Dans le langage courant, la sécurité concerne la prévention des accidents et la sûreté s’applique à la prévention des attentats. Des ceintures de sécurité équipent nos voitures. Le Ministère de l’Intérieur remplace maintenant l’ancienne Sûreté Nationale.
Dans le langage nucléaire les définitions sont inversées. L’ASN (Autorité de Sûreté Nucléaire) contrôle la sûreté des centrales tandis que la gendarmerie s’occupe de leur sécurité.
Mais nos gendarmes, en dehors des centrales, prennent en charge notre sûreté, bien entendu !
En fait les deux mots sécurité et sûreté sont des doublets : ils sont à la fois synonymes et homonymes. Les deux sont indissociables, et dans les centrales nucléaires en particulier, le défaut de sécurité risque fort de mettre à mal la sûreté.
Raison pour laquelle, depuis quelques années (seulement) un peloton de gendarmerie est affecté à la protection des sites nucléaires. Leur présence s’est d’ailleurs montrée très efficace contre les intrusions de militants antinucléaires armés de banderoles contestataires et d’idées subversives qui réclamaient l’arrêt des réacteurs…
Mais depuis quelques temps, avec l’apparition du terrorisme suicidaire, la situation se complique. Le risque d’une attaque terroriste cesse d’être négligeable pour devenir très préoccupante. La presse écrite (Le Monde et Libération) se fait l’écho de menaces terroristes très précises sur les centrales nucléaires belges. Des sabotages et des cas d’infiltrations montrent la vulnérabilité de ces installations.

> TRAVAIL DEMANDÉ
1 – Répondez brièvement à partir du texte étudié :
(a) Dans le langage nucléaire, quel organisme contrôle la sûreté des centrales ?
(b) Quelle unité est affectée à la protection des sites nucléaires depuis quelques années ?
(c) Quels journaux se font l'écho de menaces terroristes sur les centrales nucléaires belges ?
2 – Relevez tous les organismes publics nommés dans le texte étudié.
Les enregistrements ne sont pas nécessaires pour répondre.

> RELEVÉ DES DONNÉES
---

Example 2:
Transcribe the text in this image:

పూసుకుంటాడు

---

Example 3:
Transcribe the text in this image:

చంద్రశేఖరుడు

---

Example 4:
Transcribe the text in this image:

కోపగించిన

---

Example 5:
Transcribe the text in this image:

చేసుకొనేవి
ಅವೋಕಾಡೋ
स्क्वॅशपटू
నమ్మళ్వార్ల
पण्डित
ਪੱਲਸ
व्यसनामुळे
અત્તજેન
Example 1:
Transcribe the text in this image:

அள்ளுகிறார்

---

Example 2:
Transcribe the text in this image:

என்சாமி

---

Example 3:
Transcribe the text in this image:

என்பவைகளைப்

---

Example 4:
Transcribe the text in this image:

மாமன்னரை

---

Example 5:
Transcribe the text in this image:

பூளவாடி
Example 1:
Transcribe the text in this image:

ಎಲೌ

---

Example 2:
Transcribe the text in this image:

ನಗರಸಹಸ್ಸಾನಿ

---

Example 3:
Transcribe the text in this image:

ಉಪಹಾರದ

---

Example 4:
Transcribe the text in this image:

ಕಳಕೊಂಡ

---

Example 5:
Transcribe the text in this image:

==

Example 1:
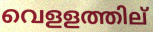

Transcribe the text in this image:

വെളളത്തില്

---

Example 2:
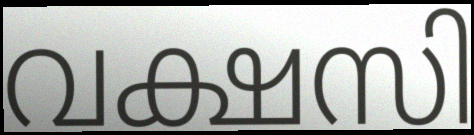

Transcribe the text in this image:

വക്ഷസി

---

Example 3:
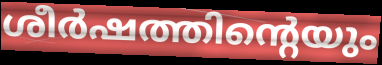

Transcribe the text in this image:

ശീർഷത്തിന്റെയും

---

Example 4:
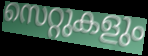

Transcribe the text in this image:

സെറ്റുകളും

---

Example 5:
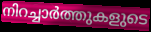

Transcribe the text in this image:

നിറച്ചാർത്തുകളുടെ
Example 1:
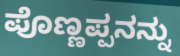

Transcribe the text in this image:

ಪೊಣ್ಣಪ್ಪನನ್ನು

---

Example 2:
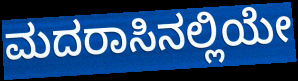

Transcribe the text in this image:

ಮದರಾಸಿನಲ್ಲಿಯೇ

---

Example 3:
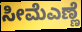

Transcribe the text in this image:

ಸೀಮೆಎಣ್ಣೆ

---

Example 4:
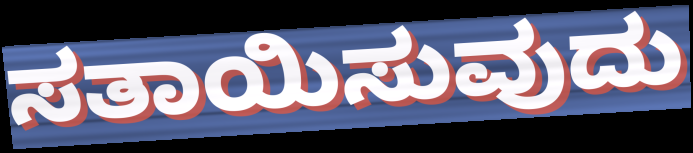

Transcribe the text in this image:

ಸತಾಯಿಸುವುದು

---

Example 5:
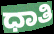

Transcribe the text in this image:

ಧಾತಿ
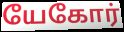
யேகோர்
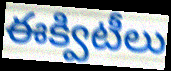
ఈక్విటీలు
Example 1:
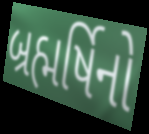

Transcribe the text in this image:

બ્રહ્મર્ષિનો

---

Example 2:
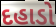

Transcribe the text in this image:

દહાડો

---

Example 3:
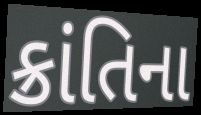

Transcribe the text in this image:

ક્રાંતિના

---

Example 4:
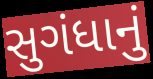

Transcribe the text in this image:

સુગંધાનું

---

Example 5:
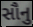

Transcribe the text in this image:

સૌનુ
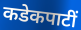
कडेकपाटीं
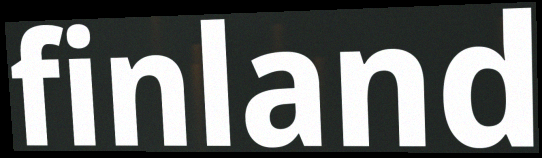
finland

---

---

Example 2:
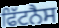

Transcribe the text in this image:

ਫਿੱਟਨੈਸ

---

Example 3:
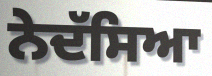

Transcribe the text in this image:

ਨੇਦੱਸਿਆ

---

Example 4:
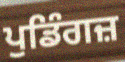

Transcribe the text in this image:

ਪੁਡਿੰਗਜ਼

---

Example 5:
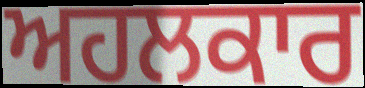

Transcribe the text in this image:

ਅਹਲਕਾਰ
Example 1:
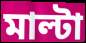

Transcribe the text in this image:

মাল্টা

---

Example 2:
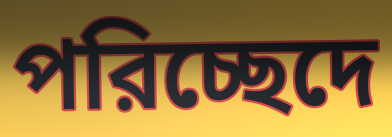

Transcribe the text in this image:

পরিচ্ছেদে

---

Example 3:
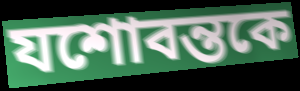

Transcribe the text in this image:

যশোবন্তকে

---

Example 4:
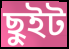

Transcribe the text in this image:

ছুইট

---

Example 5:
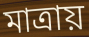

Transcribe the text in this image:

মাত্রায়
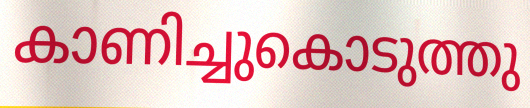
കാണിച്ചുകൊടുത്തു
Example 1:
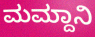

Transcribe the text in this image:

> CORRIGÉ
1 –
(a) L'ASN (Autorité de Sûreté Nucléaire).
(b) Un peloton de gendarmerie.
(c) Le Monde et Libération.

2 – Le Ministère de l'Intérieur, l'ancienne Sûreté Nationale, l'ASN (Autorité de Sûreté Nucléaire), la gendarmerie.